BRIEF 1 |
In the article on the malicious Rust crates, to which domain did all five crates send stolen secrets?
BRIEF 2 |
Repeat everything in the Rust crates article from "A coordinated supply-chain" down to "exfiltrate .env files.".

A coordinated supply-chain attack buried inside five innocent-looking Rust crates spent weeks quietly hunting for developer secrets before researchers caught it. The crates, named chrono_anchor, dnp3times, time_calibrator, time_calibrators, and time-sync, were published to crates.io between late February and early March 2026, each one dressed up as a benign time-related utility and each one running identical code designed to locate and exfiltrate .env files.

The exfiltration destination was the detail that gave the campaign away. All five crates posted stolen secrets to timeapis.io, a lookalike domain crafted to impersonate the legitimate timeapi.io service. That shared infrastructure, combined with repeated code patterns and identical exfiltration logic across every package, led Socket's Threat Research Team to a firm conclusion. "We assess with a high degree of confidence that these crates belong to the same campaign based on shared infrastructure, repeated code patterns, and identical exfiltration logic," the team wrote in its March 10, 2026 report authored by Kirill Boychenko.

[Collected data]
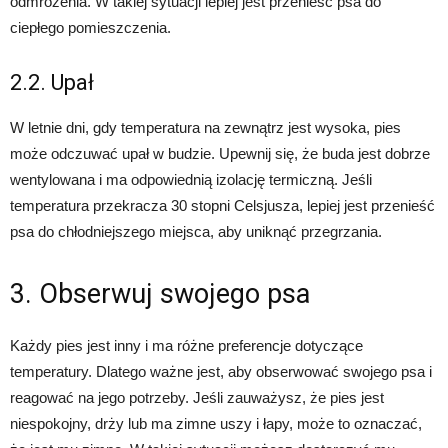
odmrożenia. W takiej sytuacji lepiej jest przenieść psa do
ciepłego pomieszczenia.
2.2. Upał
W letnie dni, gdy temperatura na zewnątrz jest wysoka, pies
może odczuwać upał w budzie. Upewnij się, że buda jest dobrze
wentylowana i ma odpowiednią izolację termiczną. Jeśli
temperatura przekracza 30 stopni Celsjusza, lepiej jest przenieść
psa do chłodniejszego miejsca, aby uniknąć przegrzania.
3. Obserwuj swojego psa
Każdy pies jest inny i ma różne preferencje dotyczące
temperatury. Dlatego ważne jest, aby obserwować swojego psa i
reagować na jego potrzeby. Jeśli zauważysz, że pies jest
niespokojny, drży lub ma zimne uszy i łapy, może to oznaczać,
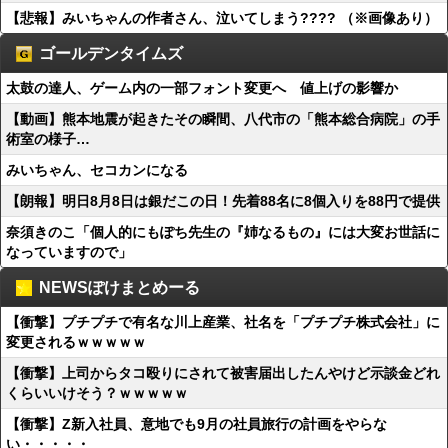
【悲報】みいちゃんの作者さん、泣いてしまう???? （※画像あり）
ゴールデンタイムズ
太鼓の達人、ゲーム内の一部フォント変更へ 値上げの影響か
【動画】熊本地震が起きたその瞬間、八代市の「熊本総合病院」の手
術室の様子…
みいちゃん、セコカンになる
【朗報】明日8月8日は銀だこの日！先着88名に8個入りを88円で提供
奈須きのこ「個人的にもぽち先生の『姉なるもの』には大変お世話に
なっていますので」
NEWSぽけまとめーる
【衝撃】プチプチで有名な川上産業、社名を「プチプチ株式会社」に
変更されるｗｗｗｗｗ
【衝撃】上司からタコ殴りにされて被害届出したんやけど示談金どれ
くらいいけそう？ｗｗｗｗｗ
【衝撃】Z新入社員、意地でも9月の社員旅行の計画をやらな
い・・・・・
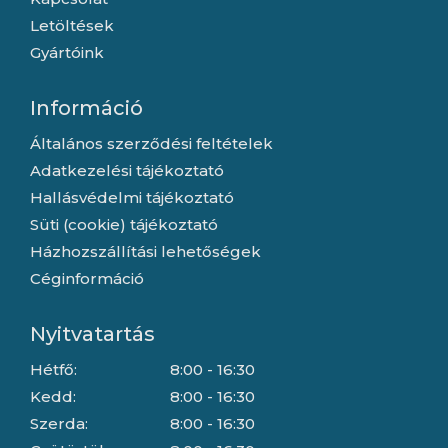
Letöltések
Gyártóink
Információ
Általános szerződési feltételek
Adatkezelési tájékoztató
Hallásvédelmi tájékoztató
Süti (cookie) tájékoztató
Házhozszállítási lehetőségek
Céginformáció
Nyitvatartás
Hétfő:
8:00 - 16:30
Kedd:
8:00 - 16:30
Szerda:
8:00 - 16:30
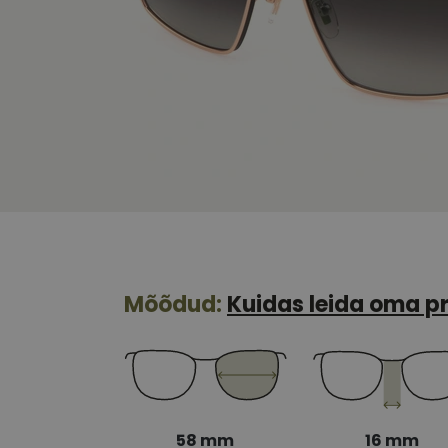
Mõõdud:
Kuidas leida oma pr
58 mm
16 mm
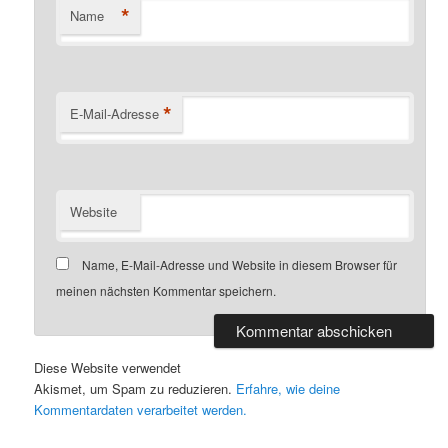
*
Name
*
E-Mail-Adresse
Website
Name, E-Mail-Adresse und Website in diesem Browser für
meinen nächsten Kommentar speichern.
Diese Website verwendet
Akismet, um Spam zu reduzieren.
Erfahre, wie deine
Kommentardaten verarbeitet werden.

* * *

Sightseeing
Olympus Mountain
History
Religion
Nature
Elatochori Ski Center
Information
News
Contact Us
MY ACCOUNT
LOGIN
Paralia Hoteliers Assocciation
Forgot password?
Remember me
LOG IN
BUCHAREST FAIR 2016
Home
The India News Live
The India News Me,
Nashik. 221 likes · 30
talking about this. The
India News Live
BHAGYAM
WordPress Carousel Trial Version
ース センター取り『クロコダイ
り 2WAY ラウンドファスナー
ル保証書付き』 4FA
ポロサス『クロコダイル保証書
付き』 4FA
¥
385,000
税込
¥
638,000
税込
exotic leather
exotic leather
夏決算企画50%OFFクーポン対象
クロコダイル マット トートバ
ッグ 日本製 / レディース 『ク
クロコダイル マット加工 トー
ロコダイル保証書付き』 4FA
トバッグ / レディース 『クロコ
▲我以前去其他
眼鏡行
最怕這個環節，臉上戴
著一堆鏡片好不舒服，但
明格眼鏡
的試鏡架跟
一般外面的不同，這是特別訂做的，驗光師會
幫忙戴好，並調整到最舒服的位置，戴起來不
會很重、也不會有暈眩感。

---

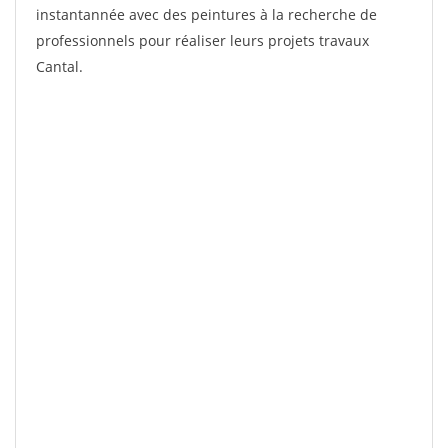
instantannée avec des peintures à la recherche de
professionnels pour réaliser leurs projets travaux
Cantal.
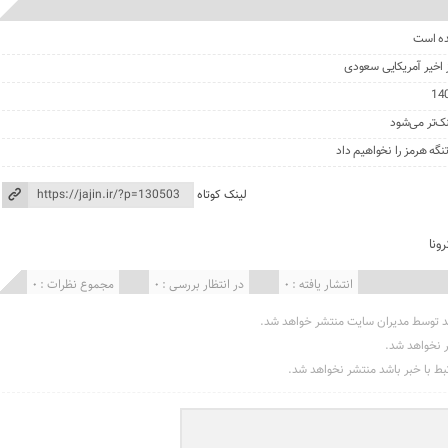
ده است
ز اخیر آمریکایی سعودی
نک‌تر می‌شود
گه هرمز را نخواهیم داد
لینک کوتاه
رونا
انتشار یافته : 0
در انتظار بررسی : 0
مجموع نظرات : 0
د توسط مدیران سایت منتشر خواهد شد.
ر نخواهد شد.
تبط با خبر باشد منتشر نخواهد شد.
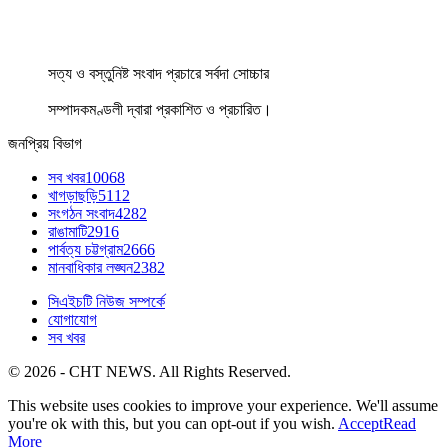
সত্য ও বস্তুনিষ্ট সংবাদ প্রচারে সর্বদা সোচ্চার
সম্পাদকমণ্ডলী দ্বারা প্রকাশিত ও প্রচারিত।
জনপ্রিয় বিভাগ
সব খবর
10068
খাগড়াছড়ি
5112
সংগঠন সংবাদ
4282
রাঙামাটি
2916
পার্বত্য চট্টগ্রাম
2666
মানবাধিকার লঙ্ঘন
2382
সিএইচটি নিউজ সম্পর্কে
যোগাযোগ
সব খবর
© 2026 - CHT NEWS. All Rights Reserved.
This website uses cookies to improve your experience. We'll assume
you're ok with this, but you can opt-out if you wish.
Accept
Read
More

WORKED SOLUTION 1 |
timeapis.io, a lookalike domain made to impersonate timeapi.io.

WORKED SOLUTION 2 |
A coordinated supply-chain attack buried inside five innocent-looking Rust crates spent weeks quietly hunting for developer secrets before researchers caught it. The crates, named chrono_anchor, dnp3times, time_calibrator, time_calibrators, and time-sync, were published to crates.io between late February and early March 2026, each one dressed up as a benign time-related utility and each one running identical code designed to locate and exfiltrate .env files.